The Reagan administration has failed to persuade Western European countries of the need to isolate Libya because of its alleged support for terrorism but has secured pledges that they will not undercut U.S. sanctions.

Deputy Secretary of State John C. Whitehead, who has been visiting Western European capitals in an attempt to drum up support for moves to isolate Libya, told a press conference here today that France had become the latest country to agree not to take advantage of a U.S. trade embargo of Libya. But he conceded that he had not achieved "as much as I would have liked" during a trip that has taken him to Canada, Britain, Italy, West Germany, and Greece.

Whitehead said that he had sought to persuade the governments to cut oil imports from Libya, reduce air traffic with Tripoli, tighten travel controls on Libyans, and cut staffs of Libyan embassies.
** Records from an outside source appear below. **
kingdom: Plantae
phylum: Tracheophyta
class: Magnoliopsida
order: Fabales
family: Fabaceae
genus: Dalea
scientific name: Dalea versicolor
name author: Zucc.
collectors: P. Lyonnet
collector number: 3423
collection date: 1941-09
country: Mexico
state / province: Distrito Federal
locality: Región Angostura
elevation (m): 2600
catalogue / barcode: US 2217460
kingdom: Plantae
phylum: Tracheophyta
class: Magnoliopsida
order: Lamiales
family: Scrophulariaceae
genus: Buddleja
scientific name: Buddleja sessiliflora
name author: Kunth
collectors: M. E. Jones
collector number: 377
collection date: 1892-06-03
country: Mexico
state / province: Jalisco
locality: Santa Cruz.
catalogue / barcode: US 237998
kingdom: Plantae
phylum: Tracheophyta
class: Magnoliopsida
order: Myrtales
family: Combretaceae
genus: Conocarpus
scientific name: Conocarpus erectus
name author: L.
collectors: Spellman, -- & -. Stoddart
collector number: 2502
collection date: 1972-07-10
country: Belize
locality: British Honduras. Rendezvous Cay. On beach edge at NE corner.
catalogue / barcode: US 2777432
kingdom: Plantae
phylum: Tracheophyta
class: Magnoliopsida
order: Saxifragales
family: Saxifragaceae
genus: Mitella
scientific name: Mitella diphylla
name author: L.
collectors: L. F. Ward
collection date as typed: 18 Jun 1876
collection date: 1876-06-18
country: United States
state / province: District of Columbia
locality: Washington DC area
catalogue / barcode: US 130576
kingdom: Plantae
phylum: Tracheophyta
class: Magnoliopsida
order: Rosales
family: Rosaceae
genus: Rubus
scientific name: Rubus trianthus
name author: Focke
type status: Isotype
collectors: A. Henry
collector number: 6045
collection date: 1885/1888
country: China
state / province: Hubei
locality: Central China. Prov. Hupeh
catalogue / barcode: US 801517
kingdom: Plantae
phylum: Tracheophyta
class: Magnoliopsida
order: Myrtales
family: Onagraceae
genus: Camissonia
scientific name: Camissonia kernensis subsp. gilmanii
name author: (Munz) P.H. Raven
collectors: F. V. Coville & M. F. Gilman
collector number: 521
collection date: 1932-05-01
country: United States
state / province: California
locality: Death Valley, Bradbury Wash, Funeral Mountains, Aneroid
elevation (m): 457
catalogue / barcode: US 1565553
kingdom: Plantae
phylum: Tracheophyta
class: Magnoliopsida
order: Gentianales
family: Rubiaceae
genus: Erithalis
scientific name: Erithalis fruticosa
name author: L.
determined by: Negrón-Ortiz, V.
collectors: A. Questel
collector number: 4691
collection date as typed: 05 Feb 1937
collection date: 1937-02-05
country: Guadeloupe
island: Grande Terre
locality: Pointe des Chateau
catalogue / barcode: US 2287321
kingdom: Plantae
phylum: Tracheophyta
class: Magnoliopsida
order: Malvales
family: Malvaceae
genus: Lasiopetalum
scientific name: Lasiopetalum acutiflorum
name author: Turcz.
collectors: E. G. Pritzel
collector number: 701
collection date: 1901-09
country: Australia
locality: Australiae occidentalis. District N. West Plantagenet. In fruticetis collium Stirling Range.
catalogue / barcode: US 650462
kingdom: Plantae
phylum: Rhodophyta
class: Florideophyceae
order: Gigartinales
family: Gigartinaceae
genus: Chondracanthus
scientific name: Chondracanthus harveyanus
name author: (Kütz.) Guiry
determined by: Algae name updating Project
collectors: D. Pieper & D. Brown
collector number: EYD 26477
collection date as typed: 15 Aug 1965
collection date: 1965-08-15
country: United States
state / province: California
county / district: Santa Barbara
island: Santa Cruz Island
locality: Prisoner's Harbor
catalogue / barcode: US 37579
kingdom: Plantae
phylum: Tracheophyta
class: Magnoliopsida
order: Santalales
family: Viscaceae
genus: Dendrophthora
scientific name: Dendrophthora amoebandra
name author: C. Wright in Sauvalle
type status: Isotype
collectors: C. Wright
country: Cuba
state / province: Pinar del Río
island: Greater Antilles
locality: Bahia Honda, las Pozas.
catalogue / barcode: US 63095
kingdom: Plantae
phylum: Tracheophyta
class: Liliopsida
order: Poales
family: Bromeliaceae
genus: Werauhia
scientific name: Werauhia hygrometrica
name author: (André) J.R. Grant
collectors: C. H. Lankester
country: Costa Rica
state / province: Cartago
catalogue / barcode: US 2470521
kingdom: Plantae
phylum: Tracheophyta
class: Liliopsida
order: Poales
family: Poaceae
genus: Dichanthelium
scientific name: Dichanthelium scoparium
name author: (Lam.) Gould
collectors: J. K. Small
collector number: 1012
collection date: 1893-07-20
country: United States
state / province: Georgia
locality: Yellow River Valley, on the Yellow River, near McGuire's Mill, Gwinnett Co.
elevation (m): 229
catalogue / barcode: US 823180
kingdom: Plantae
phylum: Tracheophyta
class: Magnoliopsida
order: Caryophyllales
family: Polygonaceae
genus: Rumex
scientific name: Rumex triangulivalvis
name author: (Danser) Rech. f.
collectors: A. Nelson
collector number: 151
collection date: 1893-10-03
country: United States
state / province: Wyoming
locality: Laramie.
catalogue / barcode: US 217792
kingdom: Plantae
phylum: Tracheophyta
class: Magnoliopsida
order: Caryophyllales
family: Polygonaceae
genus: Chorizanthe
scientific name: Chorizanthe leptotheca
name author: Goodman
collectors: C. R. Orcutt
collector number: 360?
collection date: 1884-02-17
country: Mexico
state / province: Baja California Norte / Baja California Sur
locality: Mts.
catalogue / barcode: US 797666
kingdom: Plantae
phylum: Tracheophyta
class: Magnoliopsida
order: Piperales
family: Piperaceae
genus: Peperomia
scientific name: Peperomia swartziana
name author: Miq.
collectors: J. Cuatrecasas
The list appeared to mark a significant scaling back of U.S. expectations since Jan. 7 when President Reagan called on Western European countries "to join with us in isolating" Libyan leader Muammar Qaddafi. Many of the governments have expressed reluctance to impose extensive sanctions.

Insisting that he had supplied U.S. allies with irrefutable evidence of Libyan involvement in terrorism, Whitehead said it was "hard to understand" the European resistance to sanctions.

"I think people are cautious about taking drastic action against a sovereign government so there is hesitancy but I can't explain why it has been so difficult," he said.

French Foreign Minister Roland Dumas today justified France's reluctance to consider further sanctions against Libya by saying that it had already cut back its trade with Tripoli to a quarter of the 1981 level. He said that the U.S. sanctions corresponded to the much higher level of U.S. involvement in the Libyan economy.

Western European countries are to consider what action to take against Libya at a meeting of Common Market foreign ministers in Brussels next week.

A strong indication that European countries will turn down proposals for an economic boycott of Libya came today from Dutch Foreign Minister Hans van den Broek, acting chairman of the European Council. He told a news conference in the Hague that it would be very difficult to reach a consensus on "the economic isolation of one country."

He indicated, however, that European Community countries might be ready to send a "signal" by formally condemning states that harbor terrorists. He also stressed that the community would "in no way" undercut U.S. economic sanctions against Libya.

The European Parliament last week rejected antiterrorism resolutions mentioning Libya by name, as well as economic sanctions. It adopted a blanket resolution condemning international terrorism.